- ЧТО СДЕЛАТЬ
1. Перепишите дословно фрагмент переписки от слов «Эта фраза напрямую» до слов «теперь обливаюсь потом.» включительно.
2. Отберите все строки, где встречается слово «order», и скопируйте каждую без изменений.

***** ИЗВЛЕЧЕННЫЙ ТЕКСТ

Очень здорово, что ты есть в этом мире. Пожалуйста, поскорее пришлите весточку. Приезжайте снова, пишите, а может быть, и нам опять удастся приехать в ГДР.

Пусть Эрвин [Штритматтер] попробует пригласить нас. Он человек влиятельный. (Намекните ему потолще.) Мне бы очень хотелось напоследок еще раз повидать Веймар и впервые — Эрфурт, и Гарц, и проч.

Сердечно обнимаю тебя и Герхарда. Будьте здоровы, дорогие мои, и вы, и ваши дети.

Пишите скорее! Ваш Лев

Криста Вольф — Льву Копелеву

15.9.73

Дорогой Лев,

твое письмо всколыхнуло мои мысли, Раино — скорее мои чувства, но оба затронули те главные точки, где мышление переходит в чувствование, чувствование — в мышление: именно в это место вы и попали (что, в частности, как будто бы указывает, что вы хорошо дополняете друг друга).

В эти дни мы взбудоражены и возмущены событиями в Чили. Повторяется процесс, когда приходится — я говорю о большинстве человечества — бессильно стоять и смотреть, как под плотным покровом соглашений о моратории истребляют народы. Немыслимо, но что самое скверное: все к этому привыкли.

Эта фраза напрямую ведет в на первый взгляд отдаленную писательскую проблематику, о которой ты пишешь очень правильно, и хорошо, и чутко — попадая в самую «точку». Я помню тот миг, те обстоятельства, когда испытывала ощущение, что мне окончательно отбили руки. В казенном здании я шла вниз по лестнице меж людей, которые в большинстве придерживались совершенно другого мнения. Стоял ноябрь 1965-го. Думая об этом, я и теперь обливаюсь потом.

Мне казалось, я «поняла».

Можно бы сказать: отлично. Ведь после все пустяк, ты внутренне свободен, можешь писать как черт и не больше его заботиться о том, прочтет ли кто-нибудь написанное и как оно подействует на того, кто все-таки прочтет. Есть люди, в том числе и пишущие, которые — полуосознанно, полубессознательно — остерегаются информации, даже избегают ее, чтобы ни в коем случае не угодить в эту опасную точку и в этот довольно изнурительный конфликт. Ведь это же конфликт, потому что ты целиком и полностью был отождествлен — и в определенной степени есть и будешь отождествлен — с тем, что, следуя своей литературной совести, должен бы описывать объективно и трезво, почти как посторонний.

**********
***** ИСХОДНЫЕ ДАННЫЕ

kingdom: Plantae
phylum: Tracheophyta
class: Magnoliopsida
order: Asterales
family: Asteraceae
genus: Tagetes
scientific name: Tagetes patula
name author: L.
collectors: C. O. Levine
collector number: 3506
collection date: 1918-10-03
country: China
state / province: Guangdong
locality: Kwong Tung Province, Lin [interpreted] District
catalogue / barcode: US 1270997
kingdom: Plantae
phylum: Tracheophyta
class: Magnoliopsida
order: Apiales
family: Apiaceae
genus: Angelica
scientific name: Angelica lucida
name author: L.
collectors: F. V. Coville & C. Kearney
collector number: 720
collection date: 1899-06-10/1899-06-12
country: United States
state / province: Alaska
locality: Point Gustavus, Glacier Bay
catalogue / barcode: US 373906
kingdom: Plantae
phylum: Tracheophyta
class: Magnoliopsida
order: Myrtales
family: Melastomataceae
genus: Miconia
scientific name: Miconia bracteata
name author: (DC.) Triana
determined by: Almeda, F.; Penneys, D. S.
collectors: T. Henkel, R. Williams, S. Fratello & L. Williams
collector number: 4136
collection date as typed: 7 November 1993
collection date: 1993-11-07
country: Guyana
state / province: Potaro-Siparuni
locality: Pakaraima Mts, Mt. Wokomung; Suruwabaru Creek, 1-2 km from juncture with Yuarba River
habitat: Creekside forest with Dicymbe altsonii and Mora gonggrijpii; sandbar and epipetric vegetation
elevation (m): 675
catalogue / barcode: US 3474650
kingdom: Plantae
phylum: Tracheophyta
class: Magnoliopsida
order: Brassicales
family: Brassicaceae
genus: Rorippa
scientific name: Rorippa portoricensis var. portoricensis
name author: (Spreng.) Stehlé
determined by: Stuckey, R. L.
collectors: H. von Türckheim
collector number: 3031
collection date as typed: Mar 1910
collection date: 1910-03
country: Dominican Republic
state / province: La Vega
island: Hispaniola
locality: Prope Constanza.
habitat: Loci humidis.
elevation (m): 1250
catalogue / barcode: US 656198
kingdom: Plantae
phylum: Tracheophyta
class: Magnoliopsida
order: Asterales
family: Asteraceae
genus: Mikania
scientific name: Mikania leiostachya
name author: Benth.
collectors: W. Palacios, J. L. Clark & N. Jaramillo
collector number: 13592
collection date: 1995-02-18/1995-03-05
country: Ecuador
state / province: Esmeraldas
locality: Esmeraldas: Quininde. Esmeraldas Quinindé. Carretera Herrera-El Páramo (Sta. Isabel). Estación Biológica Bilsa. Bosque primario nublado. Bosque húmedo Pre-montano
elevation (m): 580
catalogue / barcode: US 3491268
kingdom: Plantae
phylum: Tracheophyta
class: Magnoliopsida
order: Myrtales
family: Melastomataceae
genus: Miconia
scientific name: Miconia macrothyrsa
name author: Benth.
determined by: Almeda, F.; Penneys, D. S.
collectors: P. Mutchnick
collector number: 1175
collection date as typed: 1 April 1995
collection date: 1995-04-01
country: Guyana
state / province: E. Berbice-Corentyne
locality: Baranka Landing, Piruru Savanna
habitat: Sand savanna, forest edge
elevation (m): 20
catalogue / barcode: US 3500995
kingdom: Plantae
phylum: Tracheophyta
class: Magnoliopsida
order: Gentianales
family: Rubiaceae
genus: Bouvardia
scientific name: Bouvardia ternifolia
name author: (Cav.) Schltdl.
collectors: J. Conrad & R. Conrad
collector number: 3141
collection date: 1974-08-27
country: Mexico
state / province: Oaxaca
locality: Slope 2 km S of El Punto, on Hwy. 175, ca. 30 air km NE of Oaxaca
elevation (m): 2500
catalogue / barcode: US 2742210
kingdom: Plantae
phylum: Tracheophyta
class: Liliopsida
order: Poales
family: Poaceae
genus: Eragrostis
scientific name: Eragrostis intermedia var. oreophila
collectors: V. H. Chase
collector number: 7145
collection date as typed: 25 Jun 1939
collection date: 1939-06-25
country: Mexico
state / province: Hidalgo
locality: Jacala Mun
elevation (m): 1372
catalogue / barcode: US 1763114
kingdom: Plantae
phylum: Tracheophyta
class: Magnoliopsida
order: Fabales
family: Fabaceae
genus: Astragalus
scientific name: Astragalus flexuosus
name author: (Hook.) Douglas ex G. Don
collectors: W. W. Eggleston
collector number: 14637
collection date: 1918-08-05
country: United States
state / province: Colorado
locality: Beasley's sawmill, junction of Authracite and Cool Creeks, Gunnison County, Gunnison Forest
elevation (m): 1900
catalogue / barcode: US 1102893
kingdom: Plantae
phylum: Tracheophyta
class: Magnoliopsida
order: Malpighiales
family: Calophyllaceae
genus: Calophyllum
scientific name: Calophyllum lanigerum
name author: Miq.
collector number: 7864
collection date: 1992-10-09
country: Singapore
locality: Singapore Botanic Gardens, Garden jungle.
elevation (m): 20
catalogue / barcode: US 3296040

**********

- ОТВЕТЫ НА ЗАДАНИЯ
1.
Эта фраза напрямую ведет в на первый взгляд отдаленную писательскую проблематику, о которой ты пишешь очень правильно, и хорошо, и чутко — попадая в самую «точку». Я помню тот миг, те обстоятельства, когда испытывала ощущение, что мне окончательно отбили руки. В казенном здании я шла вниз по лестнице меж людей, которые в большинстве придерживались совершенно другого мнения. Стоял ноябрь 1965-го. Думая об этом, я и теперь обливаюсь потом.

2.
order: Asterales
order: Apiales
order: Myrtales
order: Brassicales
order: Asterales
order: Myrtales
order: Gentianales
order: Poales
order: Fabales
order: Malpighiales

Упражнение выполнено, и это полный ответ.